Your assignment —
For the records that follow, please set down exactly the lines between the one holding "pinky pip: (211, 180)" and the one holding "ring pip: (404, 95)", inclusive, and only those.

Extracted records —
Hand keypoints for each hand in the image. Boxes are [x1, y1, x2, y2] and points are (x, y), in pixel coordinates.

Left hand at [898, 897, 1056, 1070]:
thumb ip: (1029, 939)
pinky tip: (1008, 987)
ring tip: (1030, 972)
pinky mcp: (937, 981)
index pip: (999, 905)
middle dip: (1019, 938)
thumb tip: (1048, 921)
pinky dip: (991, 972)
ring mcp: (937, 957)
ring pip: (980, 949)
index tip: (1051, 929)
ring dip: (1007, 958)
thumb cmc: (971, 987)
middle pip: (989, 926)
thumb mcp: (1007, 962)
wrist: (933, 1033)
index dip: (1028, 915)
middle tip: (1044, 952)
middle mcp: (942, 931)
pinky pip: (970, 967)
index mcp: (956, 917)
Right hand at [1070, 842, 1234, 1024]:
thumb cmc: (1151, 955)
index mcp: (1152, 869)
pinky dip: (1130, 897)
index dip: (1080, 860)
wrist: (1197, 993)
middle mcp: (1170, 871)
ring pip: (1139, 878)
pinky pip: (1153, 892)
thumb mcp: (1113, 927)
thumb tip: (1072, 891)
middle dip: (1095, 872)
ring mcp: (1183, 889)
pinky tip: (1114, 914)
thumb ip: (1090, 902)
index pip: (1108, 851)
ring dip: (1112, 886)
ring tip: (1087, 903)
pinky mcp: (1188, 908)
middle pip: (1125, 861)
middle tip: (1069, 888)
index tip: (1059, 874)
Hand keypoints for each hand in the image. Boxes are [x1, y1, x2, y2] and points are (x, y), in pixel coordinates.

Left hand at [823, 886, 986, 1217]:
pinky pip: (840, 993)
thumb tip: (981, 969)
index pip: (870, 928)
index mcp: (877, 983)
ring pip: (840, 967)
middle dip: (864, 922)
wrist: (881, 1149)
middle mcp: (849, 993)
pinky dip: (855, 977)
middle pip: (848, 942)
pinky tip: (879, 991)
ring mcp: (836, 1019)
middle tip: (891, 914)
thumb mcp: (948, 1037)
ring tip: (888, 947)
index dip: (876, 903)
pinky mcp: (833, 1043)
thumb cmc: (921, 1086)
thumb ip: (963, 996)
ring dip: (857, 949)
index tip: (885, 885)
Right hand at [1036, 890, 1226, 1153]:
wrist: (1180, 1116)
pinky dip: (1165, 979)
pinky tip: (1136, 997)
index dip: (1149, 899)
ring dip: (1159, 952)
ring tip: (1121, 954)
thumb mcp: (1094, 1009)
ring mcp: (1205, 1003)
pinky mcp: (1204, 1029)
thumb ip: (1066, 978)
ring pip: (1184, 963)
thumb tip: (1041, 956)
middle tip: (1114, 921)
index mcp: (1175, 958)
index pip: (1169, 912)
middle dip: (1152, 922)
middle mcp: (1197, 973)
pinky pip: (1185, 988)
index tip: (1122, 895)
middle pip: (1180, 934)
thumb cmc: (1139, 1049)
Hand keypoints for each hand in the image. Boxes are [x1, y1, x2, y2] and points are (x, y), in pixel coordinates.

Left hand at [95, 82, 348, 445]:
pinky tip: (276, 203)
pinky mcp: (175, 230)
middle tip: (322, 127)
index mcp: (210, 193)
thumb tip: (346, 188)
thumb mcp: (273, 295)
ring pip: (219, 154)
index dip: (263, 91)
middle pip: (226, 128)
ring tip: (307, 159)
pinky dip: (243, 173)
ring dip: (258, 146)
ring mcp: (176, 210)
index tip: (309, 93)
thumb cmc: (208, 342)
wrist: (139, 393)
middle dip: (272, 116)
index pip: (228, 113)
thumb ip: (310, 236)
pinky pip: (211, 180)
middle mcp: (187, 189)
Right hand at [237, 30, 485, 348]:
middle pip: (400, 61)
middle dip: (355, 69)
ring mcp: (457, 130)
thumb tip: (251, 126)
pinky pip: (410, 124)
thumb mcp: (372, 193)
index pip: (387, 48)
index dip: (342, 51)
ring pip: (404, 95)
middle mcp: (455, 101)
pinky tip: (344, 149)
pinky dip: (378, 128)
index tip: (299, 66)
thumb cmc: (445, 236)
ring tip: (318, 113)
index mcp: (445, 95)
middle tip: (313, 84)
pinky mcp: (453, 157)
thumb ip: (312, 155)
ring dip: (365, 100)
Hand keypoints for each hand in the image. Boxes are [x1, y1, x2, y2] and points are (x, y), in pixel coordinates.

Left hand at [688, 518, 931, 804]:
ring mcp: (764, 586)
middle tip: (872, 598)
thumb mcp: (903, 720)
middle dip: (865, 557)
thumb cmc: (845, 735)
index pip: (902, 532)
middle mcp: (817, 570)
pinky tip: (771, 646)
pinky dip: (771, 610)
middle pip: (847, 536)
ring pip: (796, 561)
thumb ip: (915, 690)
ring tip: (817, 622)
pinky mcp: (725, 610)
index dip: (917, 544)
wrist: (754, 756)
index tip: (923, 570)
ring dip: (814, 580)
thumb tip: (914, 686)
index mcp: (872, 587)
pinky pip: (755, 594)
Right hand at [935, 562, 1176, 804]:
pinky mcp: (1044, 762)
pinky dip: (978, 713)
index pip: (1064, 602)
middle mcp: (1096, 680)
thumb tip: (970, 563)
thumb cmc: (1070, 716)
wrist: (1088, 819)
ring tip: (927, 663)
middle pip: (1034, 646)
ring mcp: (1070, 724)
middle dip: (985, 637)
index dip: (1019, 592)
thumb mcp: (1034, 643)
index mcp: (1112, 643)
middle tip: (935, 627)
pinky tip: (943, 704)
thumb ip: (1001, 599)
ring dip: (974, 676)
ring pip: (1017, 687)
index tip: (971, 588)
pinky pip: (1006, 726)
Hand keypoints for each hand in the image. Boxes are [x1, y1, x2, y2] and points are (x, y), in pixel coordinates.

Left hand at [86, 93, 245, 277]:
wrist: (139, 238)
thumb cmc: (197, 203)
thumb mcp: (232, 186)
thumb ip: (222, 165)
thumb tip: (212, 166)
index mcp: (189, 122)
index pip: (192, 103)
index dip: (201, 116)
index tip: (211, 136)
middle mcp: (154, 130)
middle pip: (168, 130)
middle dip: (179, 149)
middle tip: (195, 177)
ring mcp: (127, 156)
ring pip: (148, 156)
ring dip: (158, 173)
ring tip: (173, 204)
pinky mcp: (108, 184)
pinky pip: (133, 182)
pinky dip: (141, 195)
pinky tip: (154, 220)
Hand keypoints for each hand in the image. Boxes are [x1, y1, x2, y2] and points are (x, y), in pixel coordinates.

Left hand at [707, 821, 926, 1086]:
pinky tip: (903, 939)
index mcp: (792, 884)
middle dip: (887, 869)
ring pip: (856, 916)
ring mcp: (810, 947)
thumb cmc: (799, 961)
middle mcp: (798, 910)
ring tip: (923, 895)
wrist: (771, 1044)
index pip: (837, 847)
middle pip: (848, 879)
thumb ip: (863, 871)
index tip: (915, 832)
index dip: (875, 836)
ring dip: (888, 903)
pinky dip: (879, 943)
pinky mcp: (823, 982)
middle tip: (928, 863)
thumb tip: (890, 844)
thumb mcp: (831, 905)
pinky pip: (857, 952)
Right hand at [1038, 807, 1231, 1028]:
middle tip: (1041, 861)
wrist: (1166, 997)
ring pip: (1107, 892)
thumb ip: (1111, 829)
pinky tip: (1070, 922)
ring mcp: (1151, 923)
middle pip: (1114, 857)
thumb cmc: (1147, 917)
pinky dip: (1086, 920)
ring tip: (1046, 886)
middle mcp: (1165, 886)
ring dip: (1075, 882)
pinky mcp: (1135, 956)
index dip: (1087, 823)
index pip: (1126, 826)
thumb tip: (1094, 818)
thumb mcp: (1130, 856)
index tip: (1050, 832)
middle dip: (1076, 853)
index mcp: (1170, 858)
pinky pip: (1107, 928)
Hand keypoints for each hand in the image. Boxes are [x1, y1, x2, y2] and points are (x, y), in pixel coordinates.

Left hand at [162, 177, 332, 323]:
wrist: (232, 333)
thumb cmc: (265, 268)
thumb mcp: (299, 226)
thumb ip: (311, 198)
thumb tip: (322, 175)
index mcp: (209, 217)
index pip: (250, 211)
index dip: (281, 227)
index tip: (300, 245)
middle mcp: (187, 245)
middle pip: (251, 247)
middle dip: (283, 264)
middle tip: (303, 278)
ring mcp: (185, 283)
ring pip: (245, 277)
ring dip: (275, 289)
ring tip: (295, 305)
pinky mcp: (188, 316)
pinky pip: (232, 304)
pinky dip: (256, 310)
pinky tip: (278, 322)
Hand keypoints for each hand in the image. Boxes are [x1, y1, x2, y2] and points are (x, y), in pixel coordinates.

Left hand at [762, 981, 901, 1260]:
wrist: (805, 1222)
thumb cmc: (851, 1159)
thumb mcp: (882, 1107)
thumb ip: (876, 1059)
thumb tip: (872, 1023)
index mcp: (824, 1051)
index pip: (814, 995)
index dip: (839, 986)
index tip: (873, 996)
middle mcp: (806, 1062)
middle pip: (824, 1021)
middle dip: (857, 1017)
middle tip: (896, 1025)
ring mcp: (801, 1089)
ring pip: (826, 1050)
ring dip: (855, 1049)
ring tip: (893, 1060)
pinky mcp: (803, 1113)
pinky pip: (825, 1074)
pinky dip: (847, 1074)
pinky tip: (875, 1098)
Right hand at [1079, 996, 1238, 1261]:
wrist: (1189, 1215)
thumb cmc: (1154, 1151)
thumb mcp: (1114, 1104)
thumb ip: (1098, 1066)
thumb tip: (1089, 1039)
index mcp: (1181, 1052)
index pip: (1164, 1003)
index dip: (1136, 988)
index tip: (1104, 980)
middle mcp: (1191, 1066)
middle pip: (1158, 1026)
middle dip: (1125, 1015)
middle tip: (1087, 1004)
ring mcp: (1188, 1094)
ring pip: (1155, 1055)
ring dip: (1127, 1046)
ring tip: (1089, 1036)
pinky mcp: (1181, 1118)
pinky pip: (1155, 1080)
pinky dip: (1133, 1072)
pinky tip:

Answer to this problem —
pinky pip: (211, 180)
middle mcp: (187, 189)
Right hand at [237, 30, 485, 348]:
middle pip: (400, 61)
middle dip: (355, 69)
ring mcp: (457, 130)
thumb tip: (251, 126)
pinky pip: (410, 124)
thumb mcp: (372, 193)
index pip: (387, 48)
index dip: (342, 51)
ring pip: (404, 95)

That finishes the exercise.